Is the finding only applicable to breast cancer, or to all kinds of cancer with metastasis? Since HPSE mRNA commonly exists in metastatic malignant tumor cells, we believed that miR-1258 has universal significance for HPSE, and this is why we studied the relationship between miR-1258 and HPSE expression in lung cancer patients. Our findings confirmed an obvious negative correlation between miR-1258 and HPSE expression in lung cancer tissues.

Our experiments indicate that the expression levels of HPSE and miR-1258 in NSCLC tissue are closely related. In HPSE-positive samples, the expression levels of miR-1258 were relatively low; in HPSE-negative samples, the expression levels of miR-1258 were relatively high. The difference was extremely significant. This conclusion is accordant with the finding of Zhang et al. in breast cancer. It also shows that the inhibition of miR-1258 on HPSE was not just limited to breast cancer, but was also applicable to lung cancer. As for other cancers, new research data were needed to be supplemented for the correlation between HPSE and miR-1258 expression level.

The miR-1258 transfection experiment in A549 cell showed that the transfection of miR-1258 could directly reduce the expression of HPSE and inhibit cell invasion, suggesting that miR-1258 could directly inhibit or degrade the expression of HPSE. The correlation found between miR-1258 and HPSE expression level in lung cancer tissue was probably due to the continuous existence of miR-1258 in vivo, which inhibited HPSE expression.
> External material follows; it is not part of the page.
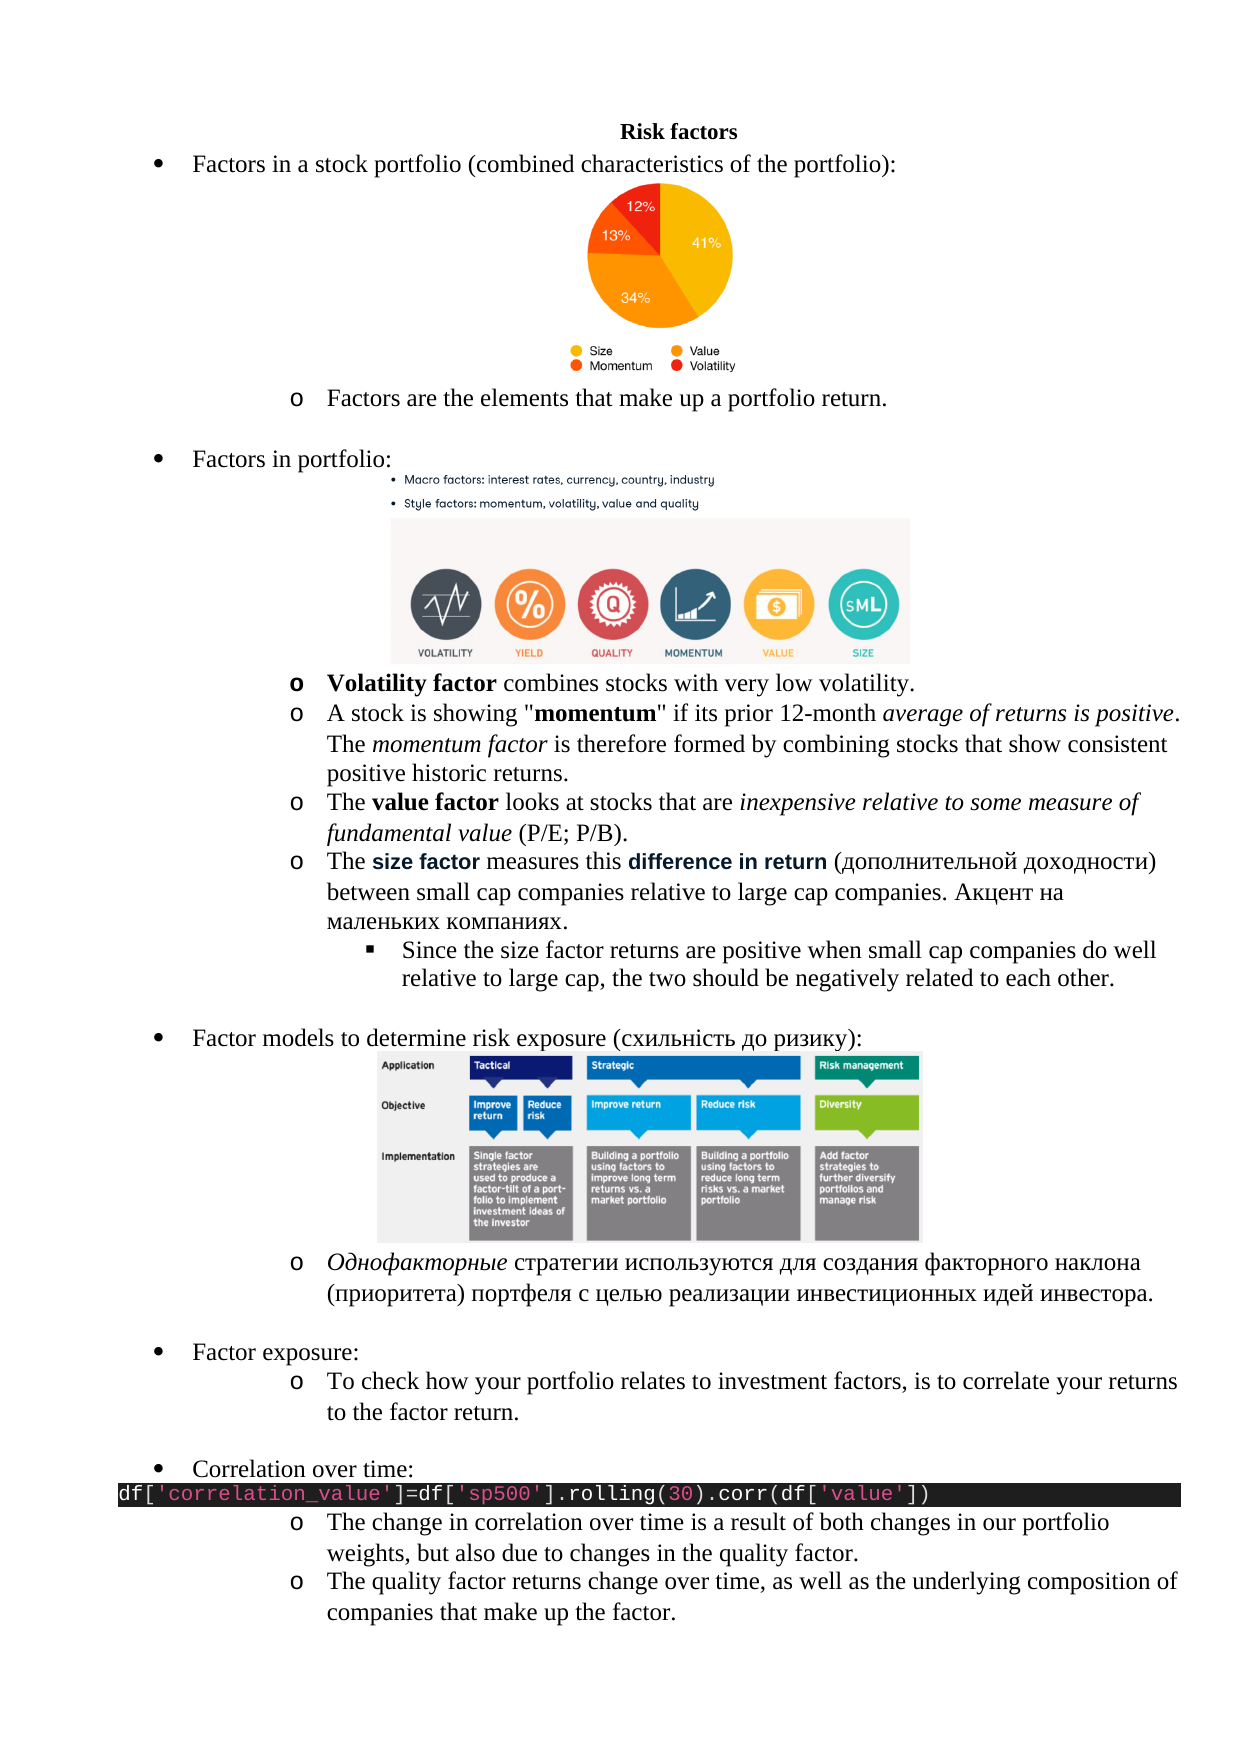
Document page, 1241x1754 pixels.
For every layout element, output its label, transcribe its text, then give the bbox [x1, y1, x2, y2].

We have just studied the relationship between miR-1258 and the expression level of HPSE and the relationship between miR-1258 and the invasive ability in vitro of A549 not in more cell lines, but A549, the only one kind of lung cancer cell line, consequently, whether the conclusion suitable for other sell lines remained to be proved.

Since miR-1258 could downregulate the expression of HPSE protein in lung cancer cells as well as inhibiting cell invasion, then could miR-1258 possibly be a new method for lung cancer treatment? As far as we are concerned, this will come true until problems, such as the further clarification of the specific mechanism and the correlation on the pathways, etc., are solved.